Capitalism has done more to level the hierarchy than alternatives. When Milton Friedman was asked what would be so wrong with taking money from people who had “Oodles and oodles” of it and “didn’t need it” he responded:

“What do you suppose they do with [the money]? Do they invest it in factories? Does some of that money end up in machinery? Do those factories and machines provide for ordinary people with jobs? What do you suppose the productivity of this country would be…if the total capital today was what it was a hundred years ago? Where do you suppose the improvements in productivity comes from except from the investment by people from their savings? Nirvana is not for this world. There is no paradise. Of course we’ve got a lot of people that are poorly off. But if you look at it over time—if you get a sense of proportion—the wellbeing of the ordinary people has been the main thing that has been improved by economic progress and economic development.”

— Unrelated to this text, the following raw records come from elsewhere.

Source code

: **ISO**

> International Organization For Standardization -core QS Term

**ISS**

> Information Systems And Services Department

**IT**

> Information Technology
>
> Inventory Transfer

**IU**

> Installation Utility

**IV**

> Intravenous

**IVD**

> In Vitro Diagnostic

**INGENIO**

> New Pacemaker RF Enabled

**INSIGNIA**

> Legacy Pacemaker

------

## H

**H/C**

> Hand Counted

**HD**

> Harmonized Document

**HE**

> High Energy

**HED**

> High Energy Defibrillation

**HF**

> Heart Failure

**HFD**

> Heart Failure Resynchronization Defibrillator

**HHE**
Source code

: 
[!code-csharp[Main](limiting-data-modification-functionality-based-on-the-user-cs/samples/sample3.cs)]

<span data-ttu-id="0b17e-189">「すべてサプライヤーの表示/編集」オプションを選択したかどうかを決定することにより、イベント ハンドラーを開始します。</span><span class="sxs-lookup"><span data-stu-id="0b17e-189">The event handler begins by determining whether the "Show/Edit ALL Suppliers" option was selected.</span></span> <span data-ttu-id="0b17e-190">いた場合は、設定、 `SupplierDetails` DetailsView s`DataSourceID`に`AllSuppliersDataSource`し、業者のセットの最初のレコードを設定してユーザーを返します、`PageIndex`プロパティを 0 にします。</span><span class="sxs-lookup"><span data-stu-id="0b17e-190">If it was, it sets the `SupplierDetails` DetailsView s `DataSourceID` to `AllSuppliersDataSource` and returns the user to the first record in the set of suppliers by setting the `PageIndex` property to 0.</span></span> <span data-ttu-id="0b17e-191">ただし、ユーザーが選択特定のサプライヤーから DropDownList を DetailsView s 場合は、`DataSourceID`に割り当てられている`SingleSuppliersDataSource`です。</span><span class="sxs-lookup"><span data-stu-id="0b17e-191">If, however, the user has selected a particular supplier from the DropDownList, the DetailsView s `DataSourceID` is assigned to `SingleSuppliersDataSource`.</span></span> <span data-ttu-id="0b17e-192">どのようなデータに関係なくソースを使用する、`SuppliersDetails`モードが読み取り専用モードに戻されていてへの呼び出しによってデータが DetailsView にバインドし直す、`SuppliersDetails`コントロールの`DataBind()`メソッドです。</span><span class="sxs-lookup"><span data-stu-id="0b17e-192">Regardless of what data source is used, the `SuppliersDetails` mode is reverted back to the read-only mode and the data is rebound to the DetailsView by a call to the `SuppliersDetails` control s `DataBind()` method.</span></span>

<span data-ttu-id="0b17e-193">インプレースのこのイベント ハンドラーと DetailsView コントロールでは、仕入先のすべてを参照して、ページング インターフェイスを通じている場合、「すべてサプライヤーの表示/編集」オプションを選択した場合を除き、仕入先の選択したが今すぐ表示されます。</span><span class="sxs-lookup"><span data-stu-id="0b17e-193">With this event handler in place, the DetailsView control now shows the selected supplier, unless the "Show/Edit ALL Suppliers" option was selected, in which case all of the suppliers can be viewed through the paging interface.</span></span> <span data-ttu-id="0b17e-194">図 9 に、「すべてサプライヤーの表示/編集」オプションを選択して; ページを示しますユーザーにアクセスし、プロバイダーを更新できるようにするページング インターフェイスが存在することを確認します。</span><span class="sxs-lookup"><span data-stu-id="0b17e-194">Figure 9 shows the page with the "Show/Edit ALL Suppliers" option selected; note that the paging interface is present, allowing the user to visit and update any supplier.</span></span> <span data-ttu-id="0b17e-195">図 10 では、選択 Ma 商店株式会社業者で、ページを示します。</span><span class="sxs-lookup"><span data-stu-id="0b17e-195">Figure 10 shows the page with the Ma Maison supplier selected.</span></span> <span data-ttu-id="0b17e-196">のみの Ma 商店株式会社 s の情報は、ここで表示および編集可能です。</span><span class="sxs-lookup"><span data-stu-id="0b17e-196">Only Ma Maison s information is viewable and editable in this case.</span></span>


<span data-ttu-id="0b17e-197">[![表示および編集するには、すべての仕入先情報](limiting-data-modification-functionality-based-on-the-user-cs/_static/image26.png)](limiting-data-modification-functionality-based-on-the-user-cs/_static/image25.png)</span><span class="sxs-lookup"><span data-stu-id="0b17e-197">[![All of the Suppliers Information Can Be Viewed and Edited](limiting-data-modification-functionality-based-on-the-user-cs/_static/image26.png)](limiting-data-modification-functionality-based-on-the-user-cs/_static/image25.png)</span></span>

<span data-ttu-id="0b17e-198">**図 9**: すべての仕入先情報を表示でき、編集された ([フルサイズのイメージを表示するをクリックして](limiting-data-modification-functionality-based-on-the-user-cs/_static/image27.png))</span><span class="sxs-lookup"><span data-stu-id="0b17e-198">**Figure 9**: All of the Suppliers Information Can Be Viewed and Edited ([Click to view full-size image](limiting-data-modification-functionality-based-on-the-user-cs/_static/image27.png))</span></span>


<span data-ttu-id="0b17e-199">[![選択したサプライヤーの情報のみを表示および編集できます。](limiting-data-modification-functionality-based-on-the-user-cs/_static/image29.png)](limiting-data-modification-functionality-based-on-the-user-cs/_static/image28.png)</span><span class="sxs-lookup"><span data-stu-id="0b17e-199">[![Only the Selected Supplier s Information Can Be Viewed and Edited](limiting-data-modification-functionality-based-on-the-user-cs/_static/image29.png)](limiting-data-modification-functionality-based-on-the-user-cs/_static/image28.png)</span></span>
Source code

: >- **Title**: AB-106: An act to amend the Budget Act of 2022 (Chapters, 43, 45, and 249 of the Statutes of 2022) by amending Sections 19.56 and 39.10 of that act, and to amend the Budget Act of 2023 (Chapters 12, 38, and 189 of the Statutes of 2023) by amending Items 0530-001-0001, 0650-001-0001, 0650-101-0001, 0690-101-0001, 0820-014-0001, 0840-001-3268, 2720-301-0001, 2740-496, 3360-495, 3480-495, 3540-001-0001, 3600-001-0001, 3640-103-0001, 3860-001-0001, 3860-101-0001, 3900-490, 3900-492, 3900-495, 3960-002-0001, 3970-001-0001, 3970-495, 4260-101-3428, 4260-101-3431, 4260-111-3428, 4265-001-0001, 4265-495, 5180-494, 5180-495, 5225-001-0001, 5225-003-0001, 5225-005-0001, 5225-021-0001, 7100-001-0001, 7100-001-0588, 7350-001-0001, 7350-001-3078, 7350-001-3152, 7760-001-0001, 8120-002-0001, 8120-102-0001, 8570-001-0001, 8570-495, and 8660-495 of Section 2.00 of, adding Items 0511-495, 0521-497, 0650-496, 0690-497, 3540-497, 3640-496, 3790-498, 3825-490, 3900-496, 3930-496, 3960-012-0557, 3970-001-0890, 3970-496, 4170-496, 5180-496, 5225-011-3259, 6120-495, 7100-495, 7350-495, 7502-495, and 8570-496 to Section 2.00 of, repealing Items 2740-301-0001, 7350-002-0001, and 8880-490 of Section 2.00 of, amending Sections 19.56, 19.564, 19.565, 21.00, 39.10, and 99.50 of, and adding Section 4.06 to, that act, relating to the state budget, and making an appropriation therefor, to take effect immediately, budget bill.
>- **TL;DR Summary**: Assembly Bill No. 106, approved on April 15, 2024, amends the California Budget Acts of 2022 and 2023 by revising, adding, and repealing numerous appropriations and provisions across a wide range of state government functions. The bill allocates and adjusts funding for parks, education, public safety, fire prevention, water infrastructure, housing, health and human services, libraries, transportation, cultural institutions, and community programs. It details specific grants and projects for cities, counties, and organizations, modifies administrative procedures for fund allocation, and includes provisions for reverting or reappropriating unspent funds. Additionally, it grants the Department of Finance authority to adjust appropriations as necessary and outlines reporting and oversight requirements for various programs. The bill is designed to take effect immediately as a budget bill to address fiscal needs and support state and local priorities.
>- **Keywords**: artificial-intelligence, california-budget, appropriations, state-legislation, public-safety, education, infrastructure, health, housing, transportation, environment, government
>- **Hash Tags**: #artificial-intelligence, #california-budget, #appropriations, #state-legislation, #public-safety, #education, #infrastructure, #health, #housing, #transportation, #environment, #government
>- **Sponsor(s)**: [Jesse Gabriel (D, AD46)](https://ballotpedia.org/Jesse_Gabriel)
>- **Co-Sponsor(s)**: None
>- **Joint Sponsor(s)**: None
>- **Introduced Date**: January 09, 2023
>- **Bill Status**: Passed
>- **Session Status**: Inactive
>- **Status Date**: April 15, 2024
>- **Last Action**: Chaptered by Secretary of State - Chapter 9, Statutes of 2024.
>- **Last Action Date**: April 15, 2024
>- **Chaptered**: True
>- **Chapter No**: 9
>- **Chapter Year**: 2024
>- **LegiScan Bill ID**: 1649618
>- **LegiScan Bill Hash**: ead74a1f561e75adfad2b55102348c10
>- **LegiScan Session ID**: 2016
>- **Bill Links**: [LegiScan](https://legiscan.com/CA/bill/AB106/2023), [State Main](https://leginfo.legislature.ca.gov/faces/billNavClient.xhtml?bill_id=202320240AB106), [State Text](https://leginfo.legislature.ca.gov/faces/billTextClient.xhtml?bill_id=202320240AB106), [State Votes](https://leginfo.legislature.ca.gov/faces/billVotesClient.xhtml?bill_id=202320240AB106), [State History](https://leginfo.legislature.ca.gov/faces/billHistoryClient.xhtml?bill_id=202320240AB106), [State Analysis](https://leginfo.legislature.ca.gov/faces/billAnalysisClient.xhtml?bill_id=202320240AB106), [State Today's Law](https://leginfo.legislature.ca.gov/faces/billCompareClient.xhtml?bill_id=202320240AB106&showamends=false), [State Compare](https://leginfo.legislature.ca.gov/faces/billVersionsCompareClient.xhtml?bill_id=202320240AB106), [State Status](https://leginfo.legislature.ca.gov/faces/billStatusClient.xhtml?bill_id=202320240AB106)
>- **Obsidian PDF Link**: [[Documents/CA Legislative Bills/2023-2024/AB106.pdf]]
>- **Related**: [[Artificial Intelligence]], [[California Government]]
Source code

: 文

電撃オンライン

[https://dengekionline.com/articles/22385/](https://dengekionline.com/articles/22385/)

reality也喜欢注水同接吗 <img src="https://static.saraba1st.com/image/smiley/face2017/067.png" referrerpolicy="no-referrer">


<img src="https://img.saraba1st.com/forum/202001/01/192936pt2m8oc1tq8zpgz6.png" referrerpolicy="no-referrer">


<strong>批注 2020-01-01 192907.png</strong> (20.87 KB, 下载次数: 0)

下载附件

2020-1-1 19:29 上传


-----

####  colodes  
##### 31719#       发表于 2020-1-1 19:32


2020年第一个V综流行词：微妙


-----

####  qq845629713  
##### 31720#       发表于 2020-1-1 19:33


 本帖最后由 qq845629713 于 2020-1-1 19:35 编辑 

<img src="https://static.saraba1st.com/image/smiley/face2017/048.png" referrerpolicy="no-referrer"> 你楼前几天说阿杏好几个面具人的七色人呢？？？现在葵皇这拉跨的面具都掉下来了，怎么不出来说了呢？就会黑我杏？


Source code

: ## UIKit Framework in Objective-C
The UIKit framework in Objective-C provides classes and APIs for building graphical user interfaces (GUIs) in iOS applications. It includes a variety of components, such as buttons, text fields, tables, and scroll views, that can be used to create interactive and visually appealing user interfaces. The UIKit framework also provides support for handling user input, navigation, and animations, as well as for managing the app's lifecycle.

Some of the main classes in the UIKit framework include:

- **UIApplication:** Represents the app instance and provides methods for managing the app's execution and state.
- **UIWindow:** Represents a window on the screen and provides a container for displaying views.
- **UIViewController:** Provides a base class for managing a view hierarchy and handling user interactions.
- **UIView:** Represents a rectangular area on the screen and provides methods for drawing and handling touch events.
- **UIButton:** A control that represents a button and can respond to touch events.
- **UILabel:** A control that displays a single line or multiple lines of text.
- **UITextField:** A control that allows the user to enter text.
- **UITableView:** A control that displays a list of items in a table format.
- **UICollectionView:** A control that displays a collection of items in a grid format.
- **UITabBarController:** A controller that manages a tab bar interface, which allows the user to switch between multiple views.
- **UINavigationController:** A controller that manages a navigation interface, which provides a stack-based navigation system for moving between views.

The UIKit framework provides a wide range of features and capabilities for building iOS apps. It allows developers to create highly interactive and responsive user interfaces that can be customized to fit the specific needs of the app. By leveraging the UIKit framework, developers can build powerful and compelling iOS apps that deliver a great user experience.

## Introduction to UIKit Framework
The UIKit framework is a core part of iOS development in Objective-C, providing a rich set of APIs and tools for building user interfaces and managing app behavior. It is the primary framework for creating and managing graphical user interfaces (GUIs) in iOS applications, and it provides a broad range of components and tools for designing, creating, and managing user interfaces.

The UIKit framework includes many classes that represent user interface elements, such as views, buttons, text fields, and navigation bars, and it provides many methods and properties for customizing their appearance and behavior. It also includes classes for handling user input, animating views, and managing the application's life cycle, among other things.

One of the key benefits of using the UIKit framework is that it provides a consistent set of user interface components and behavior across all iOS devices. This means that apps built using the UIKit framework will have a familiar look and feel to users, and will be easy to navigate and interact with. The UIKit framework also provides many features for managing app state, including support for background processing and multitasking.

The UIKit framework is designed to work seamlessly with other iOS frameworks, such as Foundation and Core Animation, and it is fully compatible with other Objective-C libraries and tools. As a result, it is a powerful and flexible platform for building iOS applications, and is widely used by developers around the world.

The Advantages of Private Property

While natural rights should be defended for no other reason than the simple fact it is the duty of government to defend natural rights, it should be duly noted that the right to pursue property carries with it many benefits for both the individual and the society. As Russell Kirk wrote:

“Private property has been a powerful instrument for teaching men and women responsibility, for providing motives to integrity, for supporting general culture, for raising mankind above the level of mere drudgery, for affording leisure to think and freedom to act. To be able to retain the fruits of one’s labor; to be able to see one’s work made permanent; to be able to bequeath one’s property to one’s posterity; to be able to rise from the natural condition of grinding poverty to the security of enduring accomplishment; to have something that is really one’s own—these are advantages difficult to deny. The conservative acknowledges that the possession of property fixes certain duties upon the possessor; he accepts those moral and legal obligations cheerfully.”

The pursuit of property has proven a stabilizing force wherever it’s been permitted to persist. The responsibilities inherent in ownership develops industriousness, cooperation, resourcefulness, innovation, philanthropy, stewardship, and a greater awareness of the needs of others. When each individual is free to pursue property they act in the best interest of one another because they freely conduct business in a manner that’s mutually agreeable.


The conservative recognizes the right to the pursuit of property as a natural right, much like the right to life and liberty. While history has shown that capitalism is the best economic system for protecting this right, the conservative is also mindful that some government regulation is necessary to prevent crony capitalism that benefits the few at the expense of the many. Capitalism isn’t perfect; it produces many inequalities and fails to meet the needs and desires of all people. Yet it is the best system known to mankind that provides for the common welfare and protects our natural rights.


*The “What Conservatives Believe” series was inspired by Russell Kirk’s “Ten Conservative Principles”. As a diligent student of conservatism my aim in this series is not to improve upon his manifesto—a task for which I’m hardly qualified—but to restate his ideas in a more digestible manner for the political layman who’d like to know what it means to be a conservative without having to read an academic paper.